Una volta assodato infatti che il profitto o, meglio, l’extra-profitto (la parte cioè che eccede la “giusta” remunerazione del capitale proprio) non è consustanziale all’azienda ma pertiene piuttosto all’imprenditore che vi ha dato vita, perché mai una scuola, un ospedale, un ministero o finanche l’intera macchina statale, non possono essere considerati – sotto l’aspetto economico, in quanto produttori di un particolare tipo di beni e servizi – delle vere e proprie aziende e, quindi, non dovrebbero essere organizzati e gestiti anch’essi secondo “economicità”?

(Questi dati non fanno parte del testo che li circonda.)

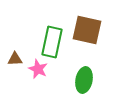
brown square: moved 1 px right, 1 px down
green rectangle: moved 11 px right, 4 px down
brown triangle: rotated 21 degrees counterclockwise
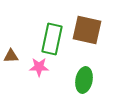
green rectangle: moved 3 px up
brown triangle: moved 4 px left, 3 px up
pink star: moved 1 px right, 2 px up; rotated 24 degrees counterclockwise
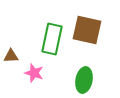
pink star: moved 5 px left, 6 px down; rotated 18 degrees clockwise
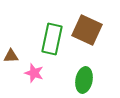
brown square: rotated 12 degrees clockwise
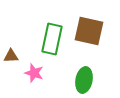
brown square: moved 2 px right, 1 px down; rotated 12 degrees counterclockwise
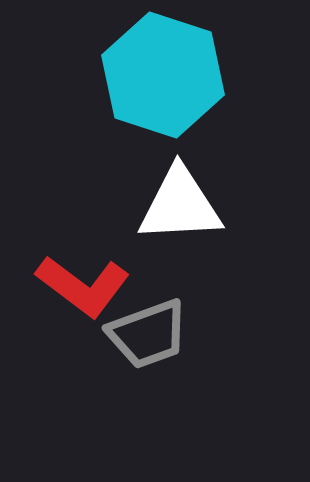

Certo che lo devono essere perché sia ben chiara una cosa: nemmeno i beni e i servizi pubblici sono gratuiti, come a volte si dice argomentando che dovrebbero essere erogati secondo imprecisate logiche extra-aziendali.

Tutto quello che si produce ha un costo e questo costo, in un modo o nell’altro, deve essere coperto, da qui non si scappa. Qualsiasi azienda, pubblica o privata che sia, deve (dovrebbe) rispettare un’altra fondamentale regola, secondo la quale i costi devono trovare competa copertura, non importa se dai destinatari diretti della produzione (sotto forma di corrispettivi o di tasse e balzelli ad hoc), da altri soggetti che se ne vogliono per qualsivoglia motivo far carico o, indirettamente dalla collettività, attraverso la fiscalità generale.

Quando si dice che una scuola, un ospedale o, per fare un altro esempio, il trasporto pubblico devono funzionare come un’azienda, un’affermazione del genere va interpretata nel senso che, se quelle strutture vogliono vivere indefinitamente e non sperperare risorse pubbliche, occorre quanto meno che rispettino la citata regola dell’equilibrio di gestione, nulla di più. Se poi lo stato o il comune, volesse per ipotesi far pagare il biglietto del treno o dell’autobus meno del suo costo, è liberissimo di farlo, nella consapevolezza tuttavia che “qualcun altro” dovrà coprire il differenziale.

Mi rendo conto che parlare di questi argomenti è tabù, in non pochi contesti; sono molti i luoghi comuni da sfatare e c’è anche tanta demagogia sull’argomento, ma da qualche parte bisogna pur cominciare. E, secondo me, bisogna cominciare proprio dai concetti più elementari, quelli che sono alla base del funzionamento di qualsiasi attività economica, grande o piccola, pubblica o privata che sia: cos’è un costo e un ricavo e quali relazioni li legano nel tempo e nello spazio, cos’è un fattore produttivo e come dev’essere remunerato, cos’è un investimento, come si misura e come varia nel tempo il fabbisogno finanziario, qual è il ruolo del profitto, ecc..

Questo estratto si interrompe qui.